The future of CSI is not substitution but niche exports

There may be plenty of entrepreneurship trainings, financial accessibility, fiscal measures, but when it comes down to domestic trade and market integration, are we there yet? In keeping with that, The Bhutanese interviewed some experienced business owners, along with startup business owners on their perception of the current market scenario.

A challenge that many startup entrepreneurs face comes in regard with pricing their final product.

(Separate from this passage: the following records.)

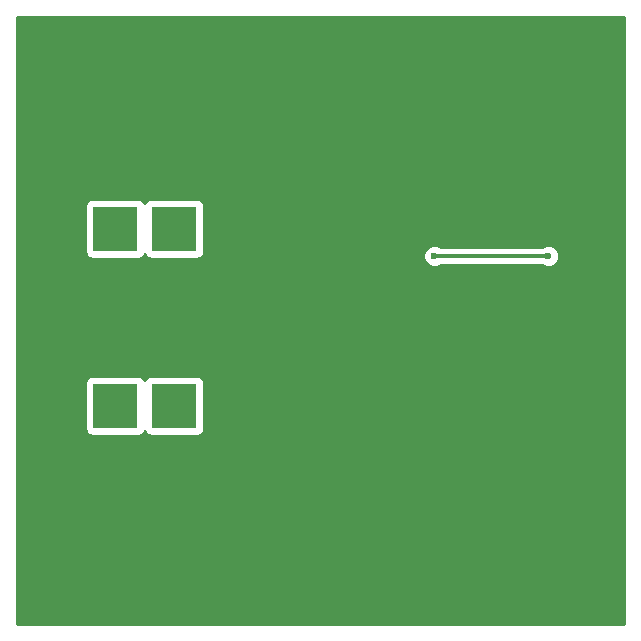
<source format=gbr>
G04 #@! TF.GenerationSoftware,KiCad,Pcbnew,(2017-08-08 revision 53204e097)-makepkg*
G04 #@! TF.CreationDate,2017-11-28T10:39:20+01:00*
G04 #@! TF.ProjectId,LMR1405001A,4C4D5231343035303031412E6B696361,rev?*
G04 #@! TF.SameCoordinates,Original*
G04 #@! TF.FileFunction,Copper,L1,Top,Signal*
G04 #@! TF.FilePolarity,Positive*
%FSLAX46Y46*%
G04 Gerber Fmt 4.6, Leading zero omitted, Abs format (unit mm)*
G04 Created by KiCad (PCBNEW (2017-08-08 revision 53204e097)-makepkg) date 11/28/17 10:39:20*
%MOMM*%
%LPD*%
G01*
G04 APERTURE LIST*
%ADD10C,0.450000*%
%ADD11C,6.400000*%
%ADD12R,3.810000X3.810000*%
%ADD13C,0.600000*%
%ADD14C,0.300000*%
%ADD15C,0.254000*%
G04 APERTURE END LIST*
D10*
X136349500Y-90792000D03*
X135049500Y-90792000D03*
X135049500Y-88192000D03*
X136349500Y-88192000D03*
X136349500Y-89492000D03*
X135049500Y-89492000D03*
D11*
X101600000Y-118872000D03*
X144780000Y-76200000D03*
X144780000Y-118872000D03*
X101600000Y-76200000D03*
D12*
X105822912Y-90003600D03*
X110822912Y-90003600D03*
X110822912Y-95003600D03*
X105822912Y-95003600D03*
X105816400Y-105003600D03*
X110816400Y-105003600D03*
X110822912Y-100003600D03*
X105822912Y-100003600D03*
D13*
X124206000Y-97536000D03*
X124206000Y-96774000D03*
X124206000Y-96012000D03*
X126238000Y-97536000D03*
X126238000Y-96774000D03*
X126238000Y-96012000D03*
X125222000Y-97536000D03*
X125222000Y-96774000D03*
X125222000Y-96012000D03*
X106680000Y-85344000D03*
X128993004Y-92672156D03*
X125469782Y-92706529D03*
X121929373Y-92654970D03*
X118388965Y-92775275D03*
X128818393Y-101165917D03*
X125273111Y-101218832D03*
X121701371Y-101192375D03*
X118103175Y-101165917D03*
X135763000Y-82550000D03*
X134874000Y-82550000D03*
X135763000Y-83312000D03*
X135763000Y-84074000D03*
X136652000Y-82550000D03*
X136652000Y-83312000D03*
X134874000Y-83312000D03*
X134874000Y-84074000D03*
X136652000Y-84073990D03*
X135763000Y-84836000D03*
X135763000Y-85598000D03*
X134874000Y-84836000D03*
X134874000Y-85598000D03*
X136651984Y-86360000D03*
X134874000Y-86360000D03*
X135763000Y-86360000D03*
X136652000Y-84836000D03*
X136652000Y-85598000D03*
X142494000Y-92328994D03*
X132842000Y-92329000D03*
D14*
X123906001Y-96474001D02*
X124206000Y-96774000D01*
X124206000Y-96012000D02*
X124206000Y-96774000D01*
X123906001Y-96311999D02*
X123906001Y-96474001D01*
X123952000Y-96266000D02*
X123906001Y-96311999D01*
X125222000Y-96012000D02*
X124206000Y-96012000D01*
X126238000Y-96774000D02*
X126238000Y-97536000D01*
X124922001Y-97236001D02*
X125222000Y-97536000D01*
X124968000Y-97028000D02*
X124922001Y-97073999D01*
X124922001Y-97073999D02*
X124922001Y-97236001D01*
X125222000Y-96774000D02*
X125222000Y-97536000D01*
X107104264Y-85344000D02*
X106680000Y-85344000D01*
X111381954Y-85344000D02*
X107104264Y-85344000D01*
X118388965Y-92351011D02*
X111381954Y-85344000D01*
X118388965Y-92775275D02*
X118388965Y-92351011D01*
X135763000Y-82550000D02*
X136652000Y-82550000D01*
X136652000Y-83312000D02*
X135763000Y-83312000D01*
X135763010Y-84073990D02*
X135763000Y-84074000D01*
X136187264Y-84074000D02*
X135763000Y-84074000D01*
X136525010Y-83947000D02*
X136398010Y-84074000D01*
X136652000Y-84073990D02*
X135763010Y-84073990D01*
X136398010Y-84074000D02*
X136187264Y-84074000D01*
X134874000Y-84074000D02*
X134874000Y-83312000D01*
X135890000Y-84836000D02*
X135763000Y-84836000D01*
X136652000Y-84836000D02*
X135890000Y-84836000D01*
X136652000Y-85598000D02*
X135763000Y-85598000D01*
X134874000Y-85598000D02*
X134874000Y-84836000D01*
X135763000Y-86360000D02*
X136651984Y-86360000D01*
X142493994Y-92329000D02*
X142494000Y-92328994D01*
X132842000Y-92329000D02*
X142493994Y-92329000D01*
D15*
G36*
X148896000Y-123496000D02*
X97484000Y-123496000D01*
X97484000Y-103098600D01*
X103263960Y-103098600D01*
X103263960Y-106908600D01*
X103313243Y-107156365D01*
X103453591Y-107366409D01*
X103663635Y-107506757D01*
X103911400Y-107556040D01*
X107721400Y-107556040D01*
X107969165Y-107506757D01*
X108179209Y-107366409D01*
X108316400Y-107161090D01*
X108453591Y-107366409D01*
X108663635Y-107506757D01*
X108911400Y-107556040D01*
X112721400Y-107556040D01*
X112969165Y-107506757D01*
X113179209Y-107366409D01*
X113319557Y-107156365D01*
X113368840Y-106908600D01*
X113368840Y-103098600D01*
X113319557Y-102850835D01*
X113179209Y-102640791D01*
X112969165Y-102500443D01*
X112721400Y-102451160D01*
X108911400Y-102451160D01*
X108663635Y-102500443D01*
X108453591Y-102640791D01*
X108316400Y-102846110D01*
X108179209Y-102640791D01*
X107969165Y-102500443D01*
X107721400Y-102451160D01*
X103911400Y-102451160D01*
X103663635Y-102500443D01*
X103453591Y-102640791D01*
X103313243Y-102850835D01*
X103263960Y-103098600D01*
X97484000Y-103098600D01*
X97484000Y-88098600D01*
X103270472Y-88098600D01*
X103270472Y-91908600D01*
X103319755Y-92156365D01*
X103460103Y-92366409D01*
X103670147Y-92506757D01*
X103917912Y-92556040D01*
X107727912Y-92556040D01*
X107975677Y-92506757D01*
X108185721Y-92366409D01*
X108322912Y-92161090D01*
X108460103Y-92366409D01*
X108670147Y-92506757D01*
X108917912Y-92556040D01*
X112727912Y-92556040D01*
X112938424Y-92514167D01*
X131906838Y-92514167D01*
X132048883Y-92857943D01*
X132311673Y-93121192D01*
X132655201Y-93263838D01*
X133027167Y-93264162D01*
X133370943Y-93122117D01*
X133379074Y-93114000D01*
X141956500Y-93114000D01*
X141963673Y-93121186D01*
X142307201Y-93263832D01*
X142679167Y-93264156D01*
X143022943Y-93122111D01*
X143286192Y-92859321D01*
X143428838Y-92515793D01*
X143429162Y-92143827D01*
X143287117Y-91800051D01*
X143024327Y-91536802D01*
X142680799Y-91394156D01*
X142308833Y-91393832D01*
X141965057Y-91535877D01*
X141956920Y-91544000D01*
X133379506Y-91544000D01*
X133372327Y-91536808D01*
X133028799Y-91394162D01*
X132656833Y-91393838D01*
X132313057Y-91535883D01*
X132049808Y-91798673D01*
X131907162Y-92142201D01*
X131906838Y-92514167D01*
X112938424Y-92514167D01*
X112975677Y-92506757D01*
X113185721Y-92366409D01*
X113326069Y-92156365D01*
X113375352Y-91908600D01*
X113375352Y-88098600D01*
X113326069Y-87850835D01*
X113185721Y-87640791D01*
X112975677Y-87500443D01*
X112727912Y-87451160D01*
X108917912Y-87451160D01*
X108670147Y-87500443D01*
X108460103Y-87640791D01*
X108322912Y-87846110D01*
X108185721Y-87640791D01*
X107975677Y-87500443D01*
X107727912Y-87451160D01*
X103917912Y-87451160D01*
X103670147Y-87500443D01*
X103460103Y-87640791D01*
X103319755Y-87850835D01*
X103270472Y-88098600D01*
X97484000Y-88098600D01*
X97484000Y-72084000D01*
X148896000Y-72084000D01*
X148896000Y-123496000D01*
X148896000Y-123496000D01*
G37*
X148896000Y-123496000D02*
X97484000Y-123496000D01*
X97484000Y-103098600D01*
X103263960Y-103098600D01*
X103263960Y-106908600D01*
X103313243Y-107156365D01*
X103453591Y-107366409D01*
X103663635Y-107506757D01*
X103911400Y-107556040D01*
X107721400Y-107556040D01*
X107969165Y-107506757D01*
X108179209Y-107366409D01*
X108316400Y-107161090D01*
X108453591Y-107366409D01*
X108663635Y-107506757D01*
X108911400Y-107556040D01*
X112721400Y-107556040D01*
X112969165Y-107506757D01*
X113179209Y-107366409D01*
X113319557Y-107156365D01*
X113368840Y-106908600D01*
X113368840Y-103098600D01*
X113319557Y-102850835D01*
X113179209Y-102640791D01*
X112969165Y-102500443D01*
X112721400Y-102451160D01*
X108911400Y-102451160D01*
X108663635Y-102500443D01*
X108453591Y-102640791D01*
X108316400Y-102846110D01*
X108179209Y-102640791D01*
X107969165Y-102500443D01*
X107721400Y-102451160D01*
X103911400Y-102451160D01*
X103663635Y-102500443D01*
X103453591Y-102640791D01*
X103313243Y-102850835D01*
X103263960Y-103098600D01*
X97484000Y-103098600D01*
X97484000Y-88098600D01*
X103270472Y-88098600D01*
X103270472Y-91908600D01*
X103319755Y-92156365D01*
X103460103Y-92366409D01*
X103670147Y-92506757D01*
X103917912Y-92556040D01*
X107727912Y-92556040D01*
X107975677Y-92506757D01*
X108185721Y-92366409D01*
X108322912Y-92161090D01*
X108460103Y-92366409D01*
X108670147Y-92506757D01*
X108917912Y-92556040D01*
X112727912Y-92556040D01*
X112938424Y-92514167D01*
X131906838Y-92514167D01*
X132048883Y-92857943D01*
X132311673Y-93121192D01*
X132655201Y-93263838D01*
X133027167Y-93264162D01*
X133370943Y-93122117D01*
X133379074Y-93114000D01*
X141956500Y-93114000D01*
X141963673Y-93121186D01*
X142307201Y-93263832D01*
X142679167Y-93264156D01*
X143022943Y-93122111D01*
X143286192Y-92859321D01*
X143428838Y-92515793D01*
X143429162Y-92143827D01*
X143287117Y-91800051D01*
X143024327Y-91536802D01*
X142680799Y-91394156D01*
X142308833Y-91393832D01*
X141965057Y-91535877D01*
X141956920Y-91544000D01*
X133379506Y-91544000D01*
X133372327Y-91536808D01*
X133028799Y-91394162D01*
X132656833Y-91393838D01*
X132313057Y-91535883D01*
X132049808Y-91798673D01*
X131907162Y-92142201D01*
X131906838Y-92514167D01*
X112938424Y-92514167D01*
X112975677Y-92506757D01*
X113185721Y-92366409D01*
X113326069Y-92156365D01*
X113375352Y-91908600D01*
X113375352Y-88098600D01*
X113326069Y-87850835D01*
X113185721Y-87640791D01*
X112975677Y-87500443D01*
X112727912Y-87451160D01*
X108917912Y-87451160D01*
X108670147Y-87500443D01*
X108460103Y-87640791D01*
X108322912Y-87846110D01*
X108185721Y-87640791D01*
X107975677Y-87500443D01*
X107727912Y-87451160D01*
X103917912Y-87451160D01*
X103670147Y-87500443D01*
X103460103Y-87640791D01*
X103319755Y-87850835D01*
X103270472Y-88098600D01*
X97484000Y-88098600D01*
X97484000Y-72084000D01*
X148896000Y-72084000D01*
X148896000Y-123496000D01*
M02*

</source>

Some of them said, regardless of cost reduction during production, they are unable to compete in the market when the imported products dominate the market.

One of the entrepreneurs said that products made by Multi-National Companies (MNCs), due to their large scale of production, the cost of purchasing raw materials and the cost of production, is significantly cheaper and competitive in the market, and unless the products could be restricted or partly restricted and substituted by domestic products, it would almost be pointless to even try and create a direct substitute product.

An entrepreneur said cottage and small-scale industry (CSI) stand no chance against MNCs.

“The other risk is that if these companies decide to compete with smaller businesses, they can easily turn the tables on the domestic products, as they have huge separate reserves for promotion, branding, marketing and market presence.”

CEO, Bio Bhutan, Ugyen, has been in business for more than 15 years, and he said that the domestic market has received better turnout of local consumers compared to when he had first started the venture. However, he stated that there have not been firm reports or surveys to determine whether these changes had arisen from consumers’ willingness to purchase local products or if it could be credited to other factors.

He said, “When we first started our venture, one of the main challenge was in obtaining licenses required to operate the business. Even today, from what I know, this is still a drawback factor for a lot of domestic products.”

 Managing Director of Bhutan Shilajit, Wangchuk Tshering, said that for some of the licensing cases, neither the Drug Regulatory Authority (DRA) nor the Bhutan Agriculture and Food Regulatory Authority (BAFRA) have the capacity to test and allot licenses.

Bhutan Shilajit faced the licensing problem when the venture started 15 years ago, even with the manufacturing technology and process being brought in by their partner in the United Kingdom. Reportedly, the enterprise passed the United States of America (USA) certification standards.

He said, “The regulatory bodies or policy makers should also look at who are producing Shilajit in the market, considering that I have heard and seen that there are even people who use flour to increase the quantity.”

 Managing partner for Bhutan Organics, which produces a range of juices and teas with medicinal properties, said that one of the main challenges for them comes in the form of pricing their products and matching up to the quality level, as the existing brands that dominate the market are already preferred by the consumers, and to turn the consumers around towards their product is a bigger challenge.

He said the company receives good interest from prospective buyers from external markets. Though numerous certification processes have delayed or retained avenues for sales, however, the Bhutan Organics brand has carved a niche for itself. is an online trade platform listing Bhutanese products to over 30 countries. It is following its vision to push local products despite the initial hiccups caused by the COVID-19 pandemic.

Founder of Druksell, Sonam Chophel, said, “We have over 600 local suppliers for whom we are the distributor.” He said that the portal’s existence might not be well known in Bhutan since it primarily focuses on exports but the establishment is in its eighth year of service.

He added, “Our primary buyers are the United States and countries in Europe along with regional countries like Singapore and a bit to Bangladesh and India.”

He said, “People are generally reluctant to buy the home-product, and we are aware that our products are a bit pricier, comparatively. But it is time for people to change the overall mindset when it comes to buying the domestic products.”

 He added, “People talk about the need for better markets or that CSIs are not taking off, but we would like to request people to come to us and do due-diligence rather than sit back and not take heed of the efforts being invested.”

He added, “When people do that, it does not help the products grow and get recognized, they have to understand the ground reality.”

He said since Bhutan’s market is small, the approach should be towards markets beyond the domestic market, and that is where the government could play a part in exploring and facilitating for domestic sellers, he added.

“We have to be mindful about how we navigate our business models, in order to achieve more and we can’t always keep looking towards the government, as there is only so much they can do. It is time for the private sector to take responsibility and come together,” he added.